» **Selected passage**:
-----
Agreed.  But as you stay, you have to start somewhere.  There is a lot of scope to take existing standards and edit them, revise them, manipulate them, simplify them ... and turn them into something suitable for our purposes.  Then we need the likes of Mr Edison et.al. to do some testing to validate the methods ... and voila, we have some standards.

"I believe some of the speakers at one of the last ASTM symposium developed by Committee E06.24 on Building Preservation and Rehabilitation Technology, spearheaded by Steve Kelley and others, may have addressed this issue."

Quite likely ... I'm still trying to get my copy of the STP for that symposium out of ASTM.  They were refusing to send me a copy at an address other than my registered address when I was overseas, and I haven't got around to trying again.  Bureaucracy!

"Meanwhile, I have lamentably missed ASTM "meetings" at Carrara. Do you know of any quarries to visit?"
-----
» **Data block**:

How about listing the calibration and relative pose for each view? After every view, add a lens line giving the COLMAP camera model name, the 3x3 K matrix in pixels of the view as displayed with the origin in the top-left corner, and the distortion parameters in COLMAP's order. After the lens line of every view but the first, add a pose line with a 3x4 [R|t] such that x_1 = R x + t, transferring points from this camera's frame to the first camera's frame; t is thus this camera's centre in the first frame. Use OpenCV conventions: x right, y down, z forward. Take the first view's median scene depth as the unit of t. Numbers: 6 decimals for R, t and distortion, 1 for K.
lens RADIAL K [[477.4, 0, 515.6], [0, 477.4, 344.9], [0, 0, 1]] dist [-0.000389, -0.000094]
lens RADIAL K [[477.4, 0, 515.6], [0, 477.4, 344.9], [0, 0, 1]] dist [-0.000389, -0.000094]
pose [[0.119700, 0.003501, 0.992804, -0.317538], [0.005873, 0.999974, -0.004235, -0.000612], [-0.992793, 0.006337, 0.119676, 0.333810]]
-----
» **Exercise tasks**:
1 – In the forum post about ASTM standards, which committee developed the symposium that is mentioned?
2 – List every action that the forum post about ASTM standards says can be applied to existing standards.
3 – Pick up the forum post about ASTM standards where it stops and write the next few lines.

» **Answers to the problems**:
1 – Committee E06.24 on Building Preservation and Rehabilitation Technology

2 – edit, revise, manipulate, simplify

3 –
In Avenza-Carrara there is a tourist bureau which facilitates tours.  I think you get into a quarry that way.  The other approach is to wander off into the hills in your hire-car or on a bike, and just lean over the fence and look in.  A good way is to know somebody at a stone manufacturer who can organise a visit.  Or alternatively, hang out in the bars in Pietrasanta, get talking to the sculptors who come from all over, and somebody might know somebody who can do something for you.

"Ever since the Exterior Stone Symposium in 87 at the McGraw Hill building, I have has a hard time taking to urban sidewalks."

No need to be like that.  Very few bits of stone fall out of buildings (except in Paris, where the new Opera, and the Grande Arche, both lost bits in the mid 1990s, soon after completion!).  Now glass, there's a worrisome material!